Ashdown married Jane Courtenay in 1962. The couple had a son, Simon; a daughter, Katharine; and three grandchildren. In 1992, following the press becoming aware of a stolen document relating to a divorce case, he disclosed a five-month affair with his secretary, Patricia Howard, five years earlier from which he acquired the press nickname "Paddy Pantsdown".[63] His career and marriage both survived the political and tabloid storm, with his wife forgiving him.[15][64]

Ashdown supported Yeovil Town.[65] He was a member of the National Liberal Club.[66]

Death and funeral

Ashdown was diagnosed with bladder cancer in October 2018.[67][68] He died on 22 December at Southmead Hospital in Bristol,[69] at the age of 77.[68]

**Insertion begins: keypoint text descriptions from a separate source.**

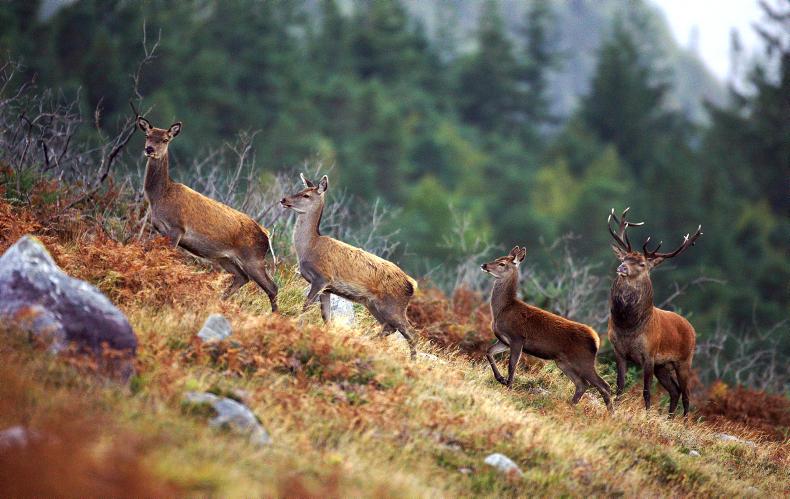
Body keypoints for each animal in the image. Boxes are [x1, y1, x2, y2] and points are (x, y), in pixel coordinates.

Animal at [135, 115, 278, 311]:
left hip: (253, 257)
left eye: (165, 139)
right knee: (242, 278)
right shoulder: (160, 229)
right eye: (147, 135)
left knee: (272, 287)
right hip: (225, 258)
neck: (159, 197)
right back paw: (217, 302)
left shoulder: (177, 228)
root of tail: (266, 234)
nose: (149, 149)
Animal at [280, 174, 419, 358]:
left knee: (411, 333)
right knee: (390, 328)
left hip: (393, 306)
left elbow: (306, 306)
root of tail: (411, 284)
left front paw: (296, 324)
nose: (284, 199)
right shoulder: (328, 288)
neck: (309, 247)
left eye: (306, 195)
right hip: (373, 304)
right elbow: (326, 316)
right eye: (300, 189)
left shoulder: (322, 277)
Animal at [481, 246, 613, 411]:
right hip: (563, 362)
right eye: (497, 258)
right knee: (582, 384)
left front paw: (508, 386)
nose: (484, 265)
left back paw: (611, 414)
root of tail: (596, 339)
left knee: (604, 386)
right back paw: (570, 406)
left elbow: (512, 365)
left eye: (502, 263)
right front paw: (500, 379)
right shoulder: (504, 341)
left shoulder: (517, 338)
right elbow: (489, 351)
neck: (503, 309)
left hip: (583, 360)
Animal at [607, 208, 701, 416]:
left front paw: (646, 414)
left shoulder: (649, 354)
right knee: (675, 391)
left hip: (685, 360)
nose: (621, 267)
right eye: (624, 258)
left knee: (686, 394)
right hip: (663, 366)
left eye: (642, 264)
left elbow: (646, 390)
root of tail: (692, 328)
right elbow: (620, 384)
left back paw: (682, 421)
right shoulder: (619, 350)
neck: (629, 326)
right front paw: (614, 409)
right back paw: (670, 418)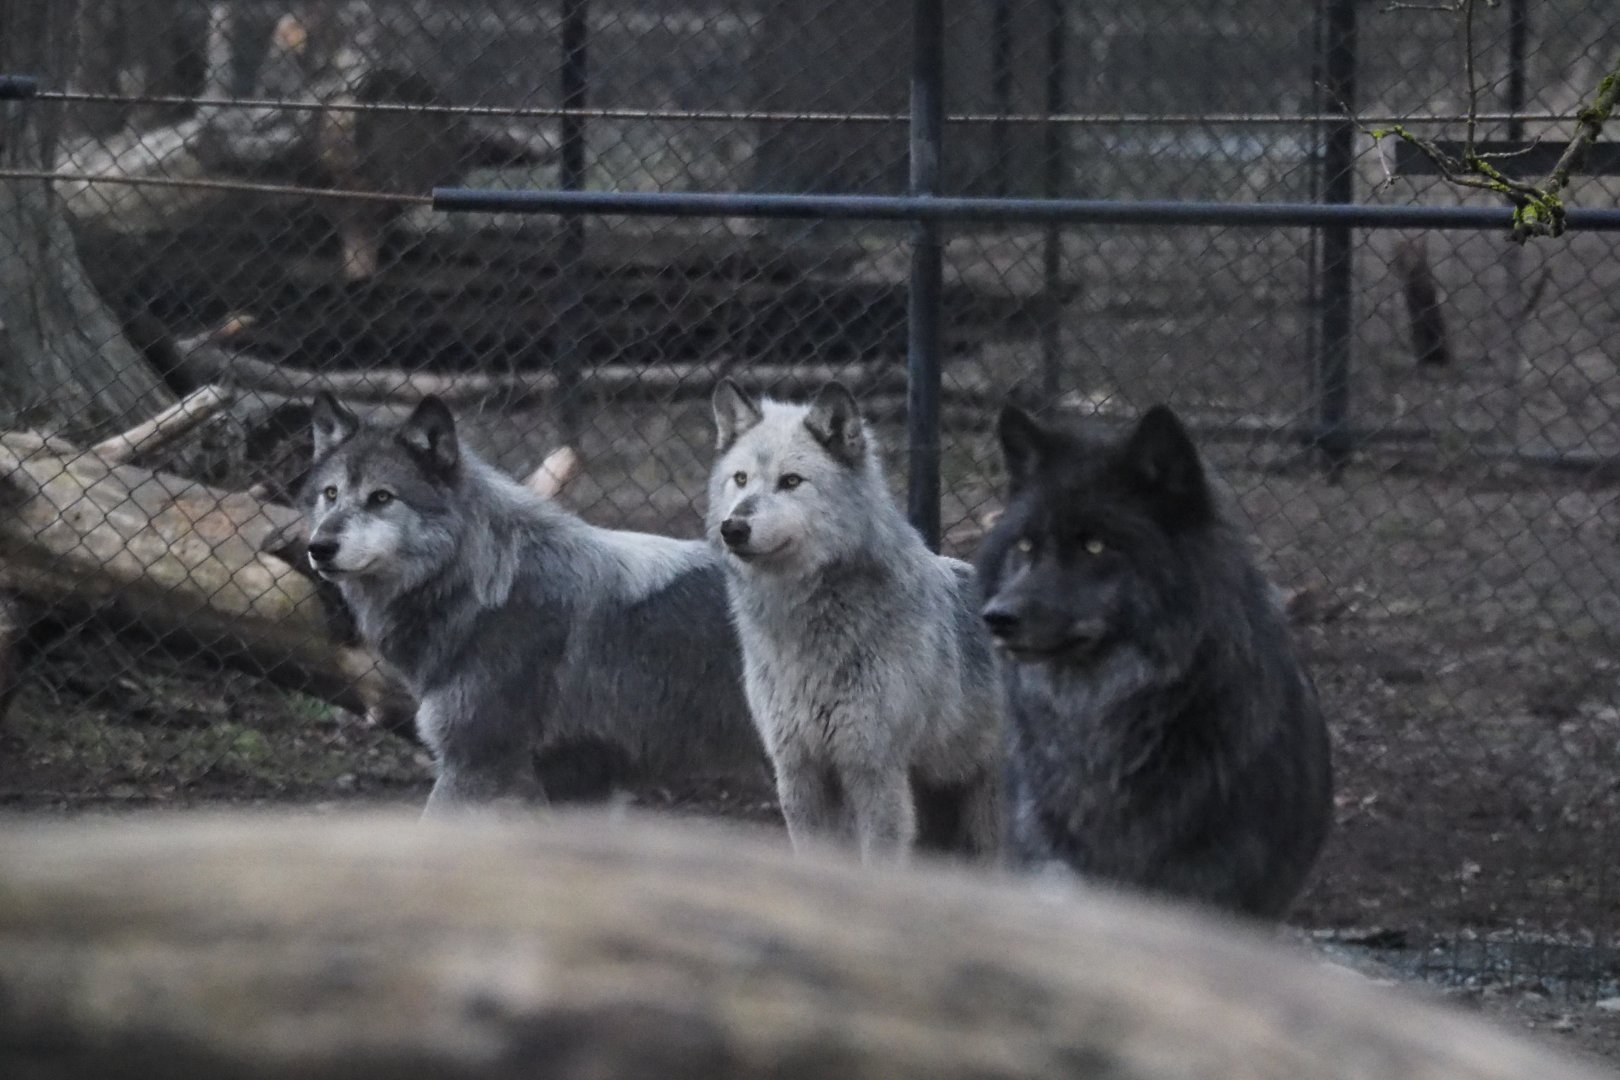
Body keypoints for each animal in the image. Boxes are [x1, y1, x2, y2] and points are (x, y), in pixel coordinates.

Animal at [302, 393, 765, 815]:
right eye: (331, 494)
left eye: (381, 498)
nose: (318, 548)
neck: (485, 588)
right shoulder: (578, 781)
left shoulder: (472, 764)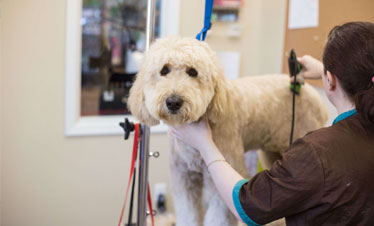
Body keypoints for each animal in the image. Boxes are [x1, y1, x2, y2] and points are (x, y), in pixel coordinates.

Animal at [129, 37, 328, 226]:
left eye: (193, 72)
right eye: (164, 70)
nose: (173, 102)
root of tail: (310, 92)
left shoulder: (223, 177)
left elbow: (219, 217)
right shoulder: (184, 178)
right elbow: (188, 214)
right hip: (273, 153)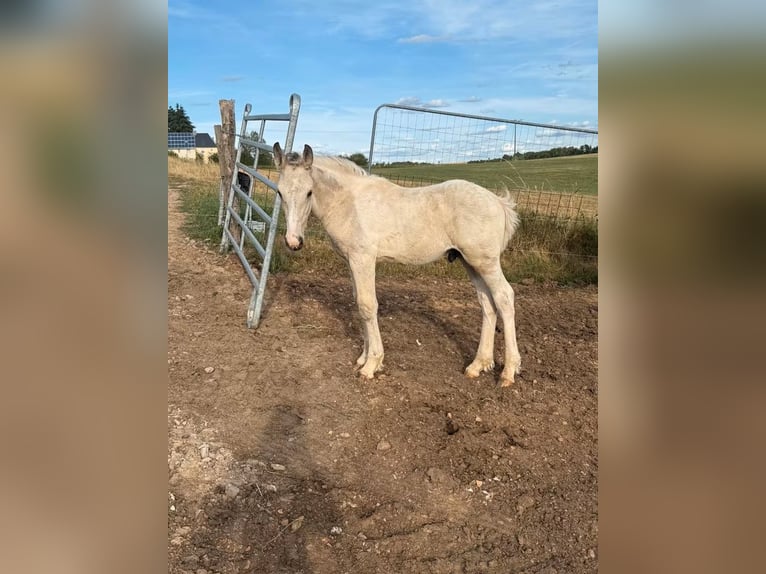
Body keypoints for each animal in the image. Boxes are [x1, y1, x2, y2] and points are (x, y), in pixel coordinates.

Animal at [273, 143, 522, 386]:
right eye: (279, 192)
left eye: (309, 192)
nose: (294, 242)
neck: (348, 203)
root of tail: (498, 202)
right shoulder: (352, 261)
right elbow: (358, 303)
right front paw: (363, 357)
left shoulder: (363, 259)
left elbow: (367, 305)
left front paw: (371, 365)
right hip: (471, 263)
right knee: (487, 304)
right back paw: (477, 365)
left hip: (486, 263)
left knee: (504, 297)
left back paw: (508, 372)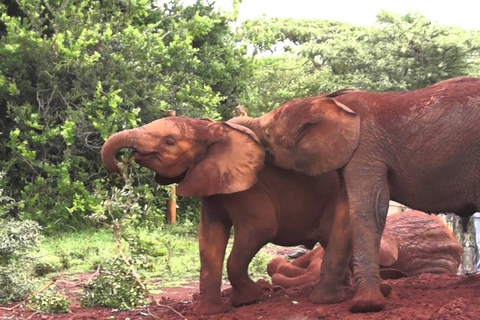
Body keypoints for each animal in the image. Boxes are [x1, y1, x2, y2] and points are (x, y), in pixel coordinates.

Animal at [100, 115, 348, 316]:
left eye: (169, 142)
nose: (123, 163)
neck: (213, 130)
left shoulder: (251, 188)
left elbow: (261, 228)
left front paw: (249, 298)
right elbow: (210, 238)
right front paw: (208, 312)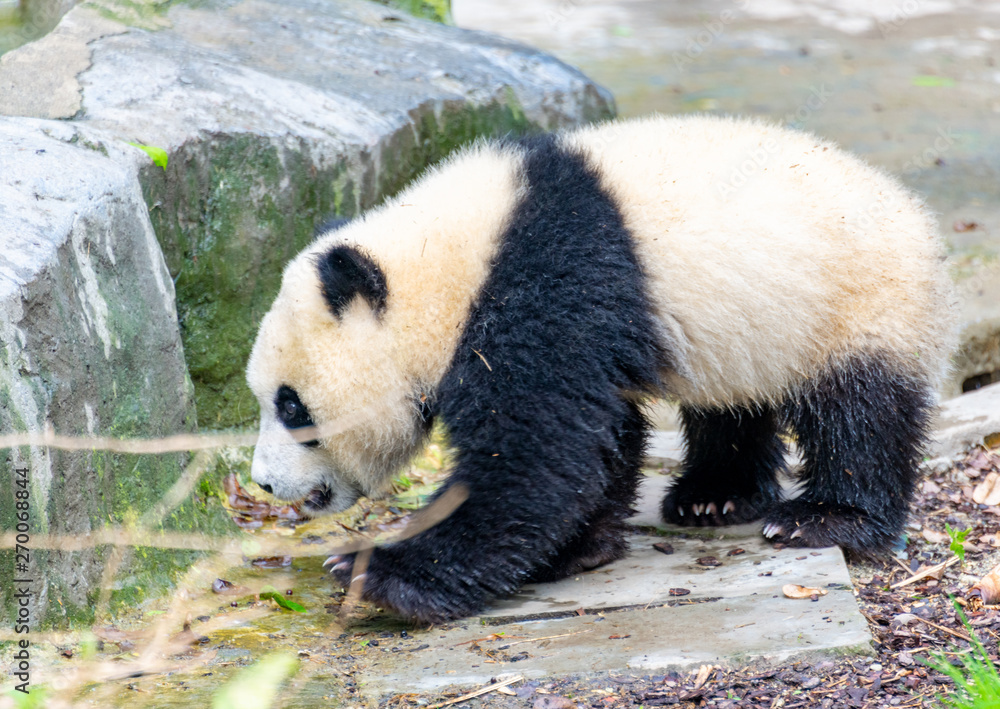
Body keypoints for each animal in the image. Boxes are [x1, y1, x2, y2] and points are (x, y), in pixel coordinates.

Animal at [247, 114, 956, 624]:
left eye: (290, 405)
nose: (264, 484)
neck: (445, 261)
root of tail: (918, 215)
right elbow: (596, 437)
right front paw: (580, 548)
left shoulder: (543, 279)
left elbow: (536, 453)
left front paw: (377, 572)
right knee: (734, 402)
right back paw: (714, 496)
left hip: (855, 298)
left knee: (860, 412)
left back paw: (825, 517)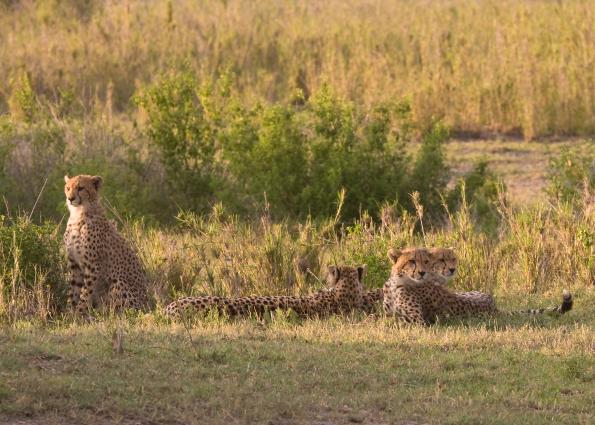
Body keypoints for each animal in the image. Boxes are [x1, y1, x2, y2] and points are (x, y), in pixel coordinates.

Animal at [62, 174, 149, 314]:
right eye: (68, 188)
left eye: (81, 188)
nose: (70, 199)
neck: (78, 214)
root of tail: (147, 304)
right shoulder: (74, 264)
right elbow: (73, 291)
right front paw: (69, 313)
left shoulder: (93, 266)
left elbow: (85, 292)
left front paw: (79, 312)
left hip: (119, 282)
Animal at [384, 247, 576, 322]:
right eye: (411, 261)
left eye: (425, 261)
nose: (422, 272)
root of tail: (493, 307)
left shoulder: (416, 320)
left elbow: (392, 321)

On 10 January 2019, a funeral service was held at Church of St Mary the Virgin, Norton-sub-Hamdon,[70] and he was buried in the churchyard.[69] A service of thanksgiving was held for him at Westminster Abbey on 10 September.[71][72]

Honours and awards

Parliamentary portrait by Chris McAndrew, March 2018

Honours

RibbonDescriptionDate
Member of the Order of the Companions of Honour (CH)31 December 2014[73]
Knight Grand Cross of the Most Distinguished Order of St Michael and St George (GCMG)31 December 2005[74]
Knight Commander of the Most Excellent Order of the British Empire (KBE)16 June 2000[75]

Appointments

Ashdown was portrayed by Donald Sumpter in the 2015 Channel 4 television film Coalition.[77]

Published works

  • (2000). The Ashdown Diaries 1988–1997. Vol. 1. London: Penguin. ISBN 0-14-029775-8.
  • (2002) [2001]. The Ashdown Diaries 1997–1999. Vol. 2. London: Penguin. ISBN 0-14-029776-6.
  • (2008) [2007]. Swords and Ploughshares: Building Peace in the 21st Century. London: Weidenfeld & Nicolson. ISBN 978-0-297-85303-9.
  • (2010) [2009]. A Fortunate Life: The Autobiography of Paddy Ashdown. London: Aurum. ISBN 978-1-84513-419-8.
  • (2015) [2011]. The Cruel Victory: The French Resistance, D-Day and the Battle for the Vercors 1944. London: William Collins. ISBN 978-0-00-752081-7.
  • (2012). A Brilliant Little Operation: The Cockleshell Heroes and the Most Courageous Raid of World War 2. London: Aurum. ISBN 978-1-84513-701-4.
  • (2017) [2016]. Game of Spies – The Secret Agent, the Traitor and the Nazi. London: William Collins. ISBN 978-0-00-814084-7.
  • (2018). Nein!: Standing Up to Hitler 1935–1944. London: William Collins. ISBN 978-0-00-825704-0.

See also

Notes

  1. During the 1940 Dunkirk retreat, John Ashdown ignored an order to abandon the men of the 32nd Animal Transport Company (Mule) under his command, instead leading them to the port and on to one of the last ships to leave, without losing a single man. Although court-martialled for disobeying orders, he was exonerated and rose to the rank of colonel by the war's end.[11]